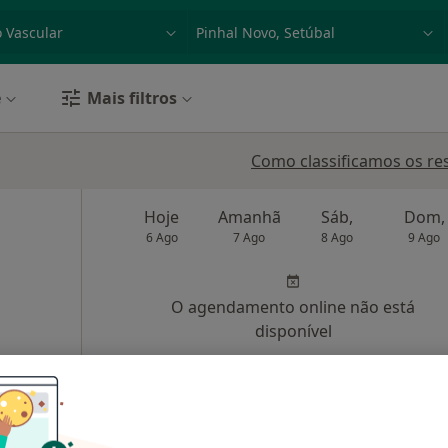
dade, doença ou nome
p. ex. Lisboa
e
Mais filtros
Como classificamos os re
Hoje
Amanhã
Sáb,
Dom,
6 Ago
7 Ago
8 Ago
9 Ago
O agendamento online não está
disponível
o Lote 12 E, Pinhal Novo
•
Mapa
Solicite um atendimento
 gratuito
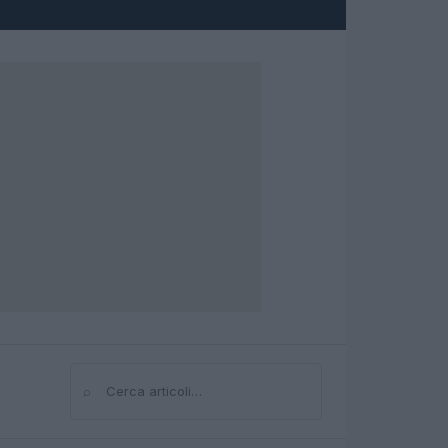
⌕
Cerca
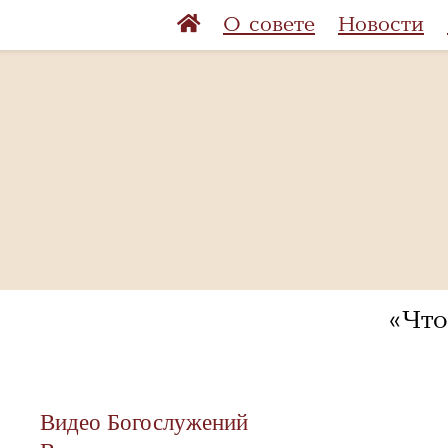
О совете
Новости
«Что
Видео Богослужений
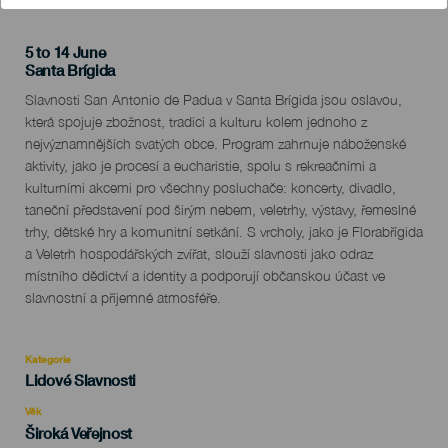
5 to 14 June
Localidad
Santa Brígida
Descripción
Slavnosti San Antonio de Padua v Santa Brígida jsou oslavou,
del
která spojuje zbožnost, tradici a kulturu kolem jednoho z
evento
nejvýznamnějších svatých obce. Program zahrnuje náboženské
aktivity, jako je procesí a eucharistie, spolu s rekreačními a
kulturními akcemi pro všechny posluchače: koncerty, divadlo,
taneční představení pod širým nebem, veletrhy, výstavy, řemeslné
trhy, dětské hry a komunitní setkání. S vrcholy, jako je Florabřígida
a Veletrh hospodářských zvířat, slouží slavnosti jako odraz
místního dědictví a identity a podporují občanskou účast ve
slavnostní a příjemné atmosféře.
Kategorie
Categoría
Lidové Slavnosti
del
evento
Věk
Edad
Široká Veřejnost
Recomendada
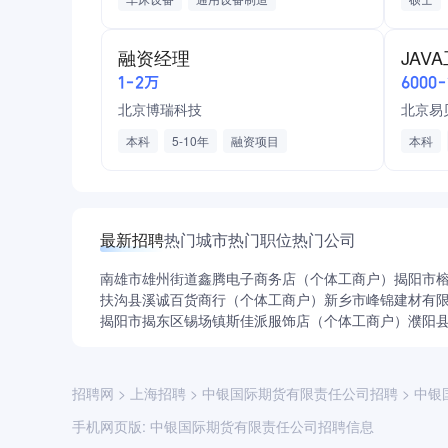
船舶/航空/航天/军工
五险一金
加班费
工龄奖
全勤奖
保底工资
融资经理
JAV
法定节假日三薪
包三餐管住
1-2万
6000
北京博瑞科技
北京易
本科
5-10年
融资项目
本科
股权融资产品
企业融资产品
MySQ
企业服务
投资与资产管理
五险一金
企业服
绩效奖金
加班补助
交通补助
最新招聘
餐补
热门城市
通讯补助
热门职位
带薪年假
热门公司
南雄市雄州街道鑫腾电子商务店（个体工商户）
揭阳市
扶沟县溪诚百货商行（个体工商户）
新乡市峰锦建材有
揭阳市揭东区锡场镇斯佳派服饰店（个体工商户）
濮阳
招聘网
>
上海招聘
>
中银国际期货有限责任公司招聘
>
中银
手机网页版:
中银国际期货有限责任公司招聘信息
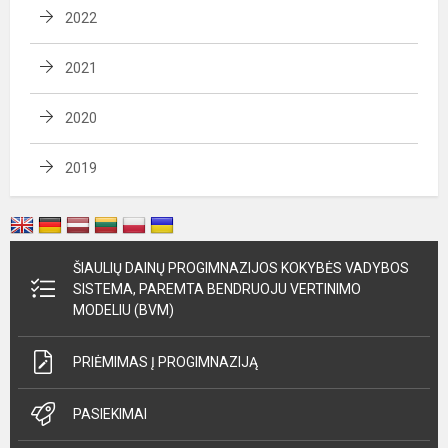
2022
2021
2020
2019
ŠIAULIŲ DAINŲ PROGIMNAZIJOS KOKYBĖS VADYBOS
SISTEMA, PAREMTA BENDRUOJU VERTINIMO
MODELIU (BVM)
PRIĖMIMAS Į PROGIMNAZIJĄ
PASIEKIMAI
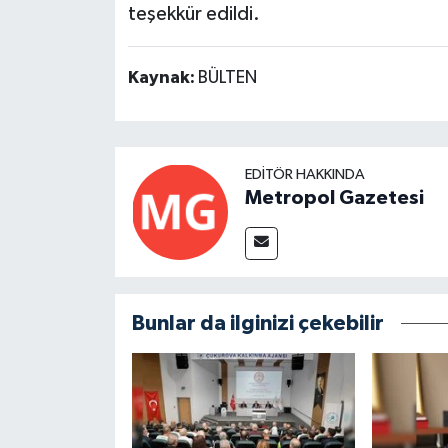
teşekkür edildi.
Kaynak:
BÜLTEN
EDITÖR HAKKINDA
Metropol Gazetesi
Bunlar da ilginizi çekebilir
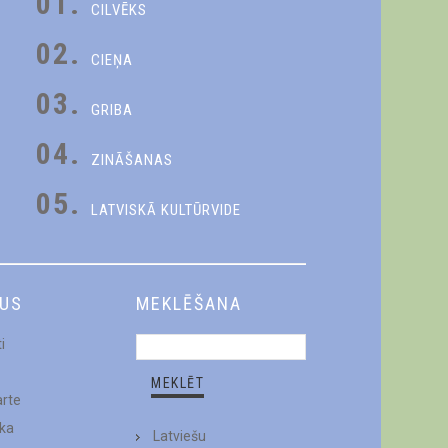
01.
CILVĒKS
02.
CIEŅA
03.
GRIBA
04.
ZINĀŠANAS
05.
LATVISKĀ KULTŪRVIDE
DUS
MEKLĒŠANA
i
arte
ēka
Latviešu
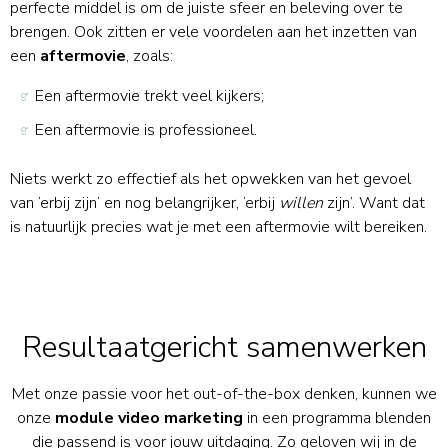
perfecte middel is om de juiste sfeer en beleving over te
brengen. Ook zitten er vele voordelen aan het inzetten van
een
aftermovie
, zoals:
Een aftermovie trekt veel kijkers;
Een aftermovie is professioneel.
Niets werkt zo effectief als het opwekken van het gevoel
van ‘erbij zijn’ en nog belangrijker, ‘erbij
willen
zijn’. Want dat
is natuurlijk precies wat je met een aftermovie wilt bereiken.
Resultaatgericht samenwerken
Met onze passie voor het out-of-the-box denken, kunnen we
onze
module video marketing
in een programma blenden
die passend is voor jouw uitdaging. Zo geloven wij in de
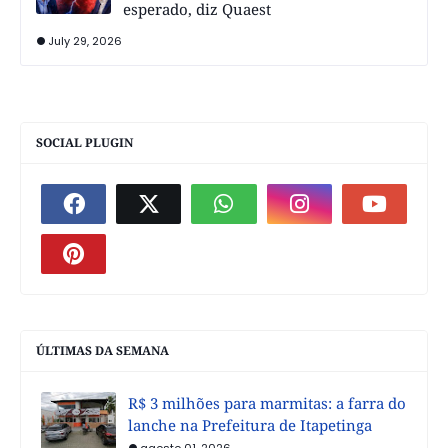
esperado, diz Quaest
July 29, 2026
SOCIAL PLUGIN
ÚLTIMAS DA SEMANA
R$ 3 milhões para marmitas: a farra do
lanche na Prefeitura de Itapetinga
agosto 01, 2026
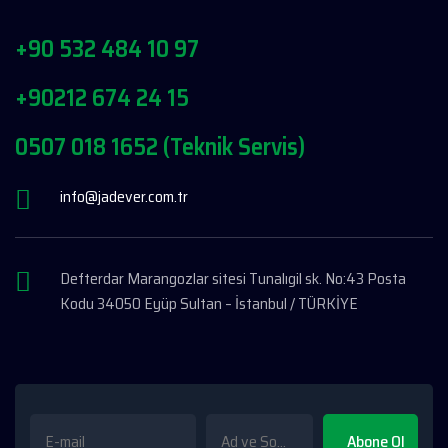
+90 532 484 10 97
+90212 674 24 15
0507 018 1652 (Teknik Servis)
info@jadever.com.tr
Defterdar Marangozlar sitesi Tunalıgil sk. No:43 Posta
Kodu 34050 Eyüp Sultan – İstanbul / TÜRKİYE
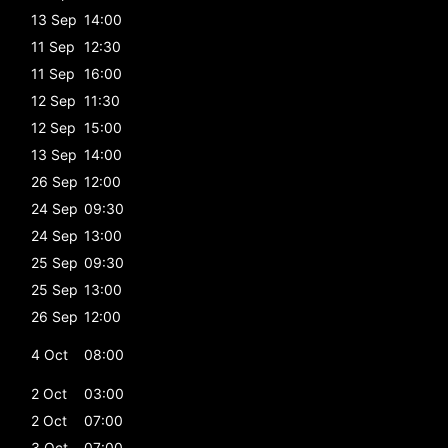
13 Sep
14:00
11 Sep
12:30
11 Sep
16:00
12 Sep
11:30
12 Sep
15:00
13 Sep
14:00
26 Sep
12:00
24 Sep
09:30
24 Sep
13:00
25 Sep
09:30
25 Sep
13:00
26 Sep
12:00
4 Oct
08:00
2 Oct
03:00
2 Oct
07:00
3 Oct
07:00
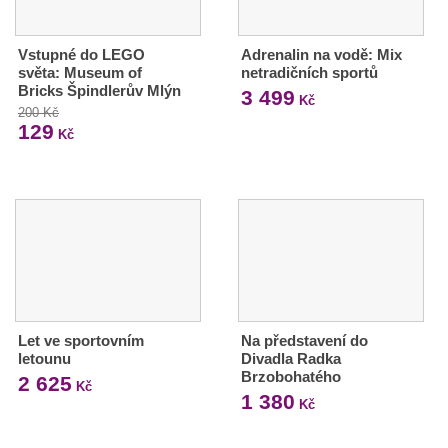
Vstupné do LEGO
Adrenalin na vodě: Mix
světa: Museum of
netradičních sportů
Bricks Špindlerův Mlýn
3 499
Kč
200 Kč
129
Kč
Let ve sportovním
Na představení do
letounu
Divadla Radka
Brzobohatého
2 625
Kč
1 380
Kč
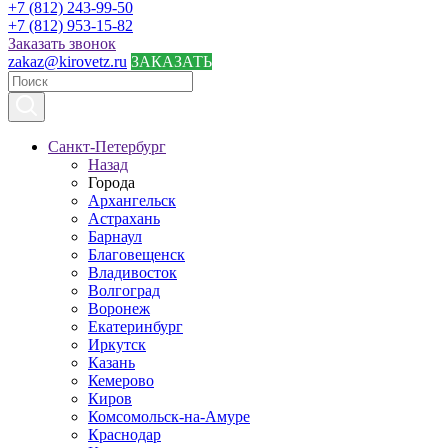
+7 (812) 243-99-50
+7 (812) 953-15-82
Заказать звонок
zakaz@kirovetz.ru
ЗАКАЗАТЬ
Санкт-Петербург
Назад
Города
Архангельск
Астрахань
Барнаул
Благовещенск
Владивосток
Волгоград
Воронеж
Екатеринбург
Иркутск
Казань
Кемерово
Киров
Комсомольск-на-Амуре
Краснодар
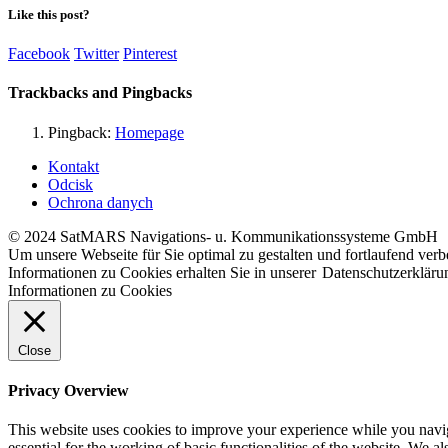
Like this post?
Facebook
Twitter
Pinterest
Trackbacks and Pingbacks
Pingback:
Homepage
Kontakt
Odcisk
Ochrona danych
© 2024 SatMARS Navigations- u. Kommunikationssysteme GmbH
Um unsere Webseite für Sie optimal zu gestalten und fortlaufend ve
Informationen zu Cookies erhalten Sie in unserer
Datenschutzerkläru
Informationen zu Cookies
Close
Privacy Overview
This website uses cookies to improve your experience while you naviga
essential for the working of basic functionalities of the website. We 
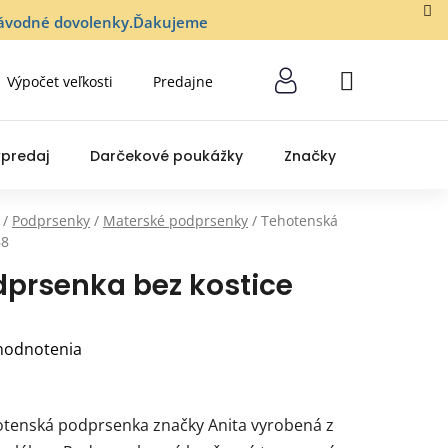
lozávodné dovolenky.Ďakujeme
Výpočet veľkosti
Predajne
NÁKUPNÝ
KOŠÍK
predaj
Darčekové poukážky
Značky
/
Podprsenky
/
Materské podprsenky
/
Tehotenská
68
prsenka bez kostice
hodnotenia
tenská podprsenka značky Anita vyrobená z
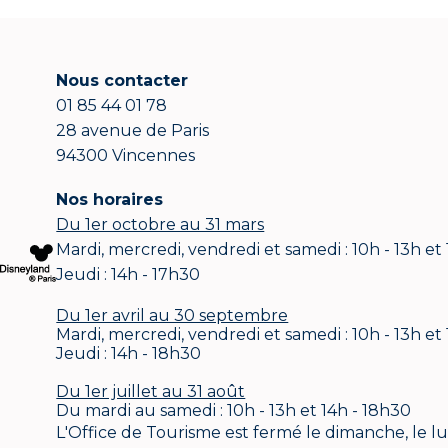
Nous contacter
01 85 44 01 78
28 avenue de Paris
94300 Vincennes
Nos horaires
Du 1er octobre au 31 mars
Mardi, mercredi, vendredi et samedi : 10h - 13h et
Jeudi : 14h - 17h30
Du 1er avril au 30 septembre
Mardi, mercredi, vendredi et samedi : 10h - 13h et
Jeudi : 14h - 18h30
Du 1er juillet au 31 août
Du mardi au samedi : 10h - 13h et 14h - 18h30
L'Office de Tourisme est fermé le dimanche, le lund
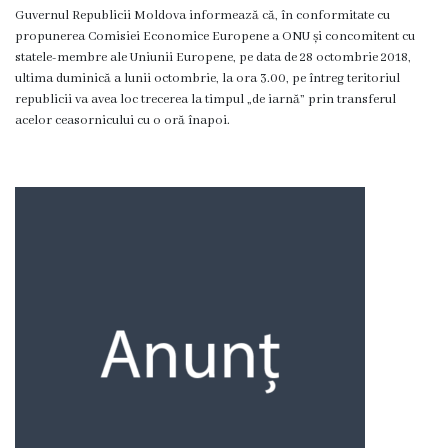
Guvernul Republicii Moldova informează că, în conformitate cu
Rezina”
propunerea Comisiei Economice Europene a ONU și concomitent cu
statele-membre ale Uniunii Europene, pe data de 28 octombrie 2018,
ONG-
ultima duminică a lunii octombrie, la ora 3.00, pe întreg teritoriul
republicii va avea loc trecerea la timpul „de iarnă” prin transferul
uri
acelor ceasornicului cu o oră înapoi.
Posturi
vacante
Consiliul
Componența
Consiliului
Secretar
Comisii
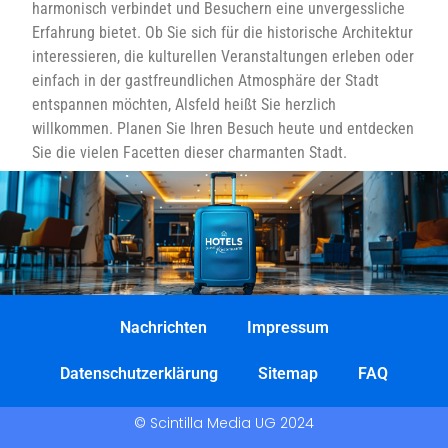
harmonisch verbindet und Besuchern eine unvergessliche
Erfahrung bietet. Ob Sie sich für die historische Architektur
interessieren, die kulturellen Veranstaltungen erleben oder
einfach in der gastfreundlichen Atmosphäre der Stadt
entspannen möchten, Alsfeld heißt Sie herzlich
willkommen. Planen Sie Ihren Besuch heute und entdecken
Sie die vielen Facetten dieser charmanten Stadt.
Nachrichten
Impressum
Datenschutzerklärung
Sitemap
FAQ
© Scintilla Media UG 2024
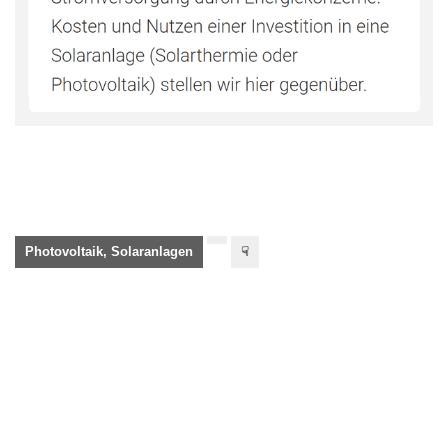
Photovoltaik, Solaranlagen
☟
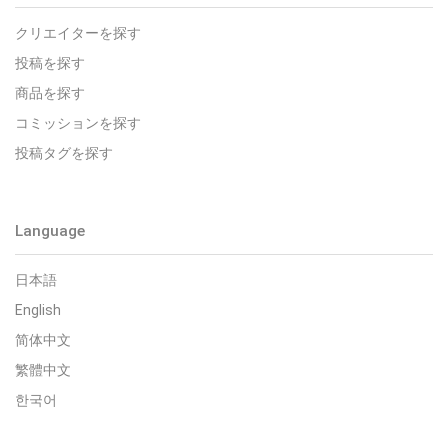
クリエイターを探す
投稿を探す
商品を探す
コミッションを探す
投稿タグを探す
Language
日本語
English
简体中文
繁體中文
한국어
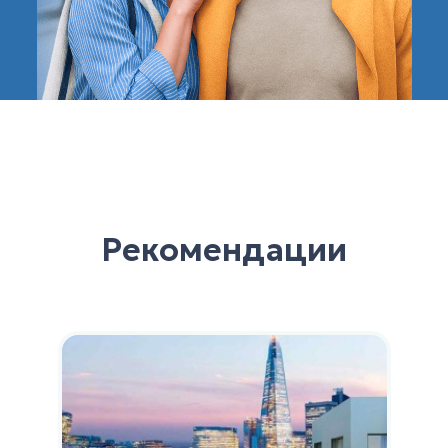
Рекомендации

=-=-=-=-=

### Work order
When a line in the records holds the string "aftermovie", copy that line.

### Result for this task
aftermovie
Een aftermovie trekt veel kijkers;
Een aftermovie is professioneel.
is natuurlijk precies wat je met een aftermovie wilt bereiken.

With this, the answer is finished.